那张年轻的脸,并不是最完美的,但是却似是带着些魔力,这魔力或许便是源自于他脸上的笑容。他在笑着,就像是微风轻蹑而来般地轻轻地笑着,不是那种幸灾乐祸的笑,而是带着些让人羞涩的怜爱。
他只说了一句:“擦一下吧!你已经哭成了一只花猫了。”。
可是不知为何,她知道她现在能安然无恙,全是因为他,他对敌人凶狠如狼,对她却是驯温得像一头吃草的小羊,可是她心底下却仍是害怕他的,那种感觉很生硬,艰涩得让她觉得莫名其妙。
这种害怕或许是因为他转变的反复难常,性格的错落无迹可寻。
她明白,他是一个让人竭尽全力却都难以看清的人,他便是一道迷。
她仿若是没有听见他的话语一般,没有伸出手来接过他递了过来的手帕,只是有微怔地轻嚅道:“你不是已经和你的部下走到前面去了吗?你怎么会,怎么会出现在这里。
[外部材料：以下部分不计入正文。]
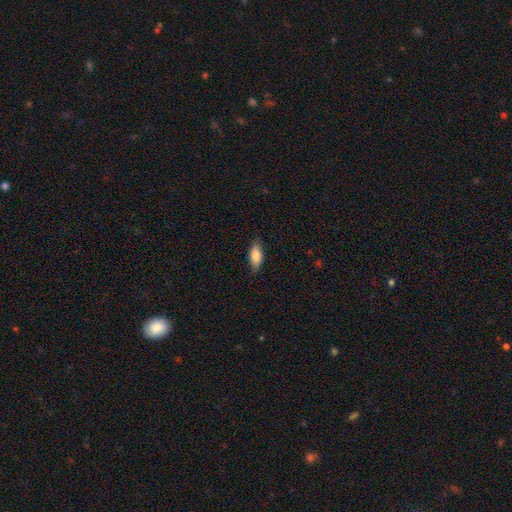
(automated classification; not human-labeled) Overall: smooth (79%). How rounded: in between (79%). Merging: none (80%).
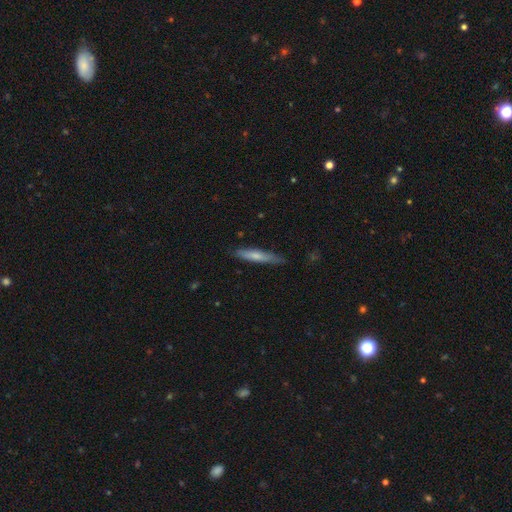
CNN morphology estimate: A smooth galaxy with no disk features (65%) that is cigar-shaped (91%). Merging: none (81%).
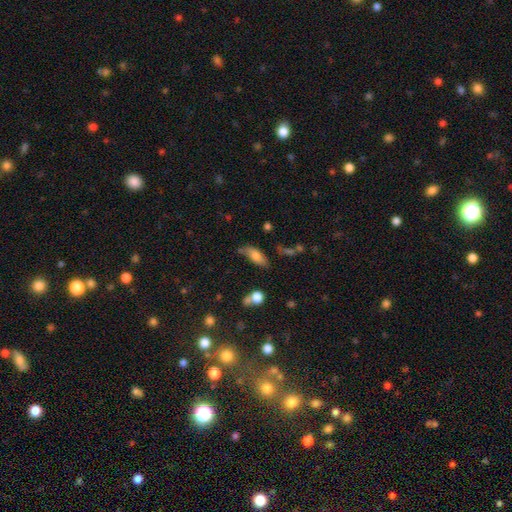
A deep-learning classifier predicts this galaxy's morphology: Smooth or featured: smooth — 71% (featured or disk — 20%)
How rounded: in between — 77% (cigar-shaped — 19%)
Merging: none — 54% (minor disturbance — 30%)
”。
她奇怪自己还能把话说完整。
他只是耸了下肩膀:“那些乱民用来拉抢夺的财物的马匹在刚才被惊吓跑了,我去替你捉回了一匹。”,说着,无双拍了拍那匹被他牵在了手里的皮毛浑身泛着黑光的骏马。
良久,秦君怡都无法言语,但是她的望向他的眼神里却是千言万语难以言清。
感激吗?是的,难以用言语表达的感激。
害怕吗?是的,像暗流般涌动着的害怕。
两难的存在,似乎是最难消除的存在。
“不要嫌弃,这条手帕我没用过,是崭新的,是我刚从那些被乱民抢夺的财物里顺手拿过来的。”。
无双的话,还是那么的平淡,但是平淡里却又是隐藏着千种万种含义。秦君怡想要说些什么,却是发现自己什么都说不出来,她只是默默地接过他手中的那条如她的肌肤一般雪白无暇的手帕,手帕上面绣着几朵花,怒放着折梅,是纯白色的。
但是她从始至终都没有用那条手帕擦拭过脸上的泪痕,她生怕那条手帕沾染了那三个恶徒的血腥气,她不想再吐一回了。
无双先跨上了那匹黑马,他在马上侧斜着身体,然后从上至下对她伸出他的左手。
鬼使神差般,这一次她没有再有任何的内心挣扎,她异常坚定地伸出了自己右手与他的左手相握在了一起。他只是轻轻一用力,便将她整个人都拉上了那马背。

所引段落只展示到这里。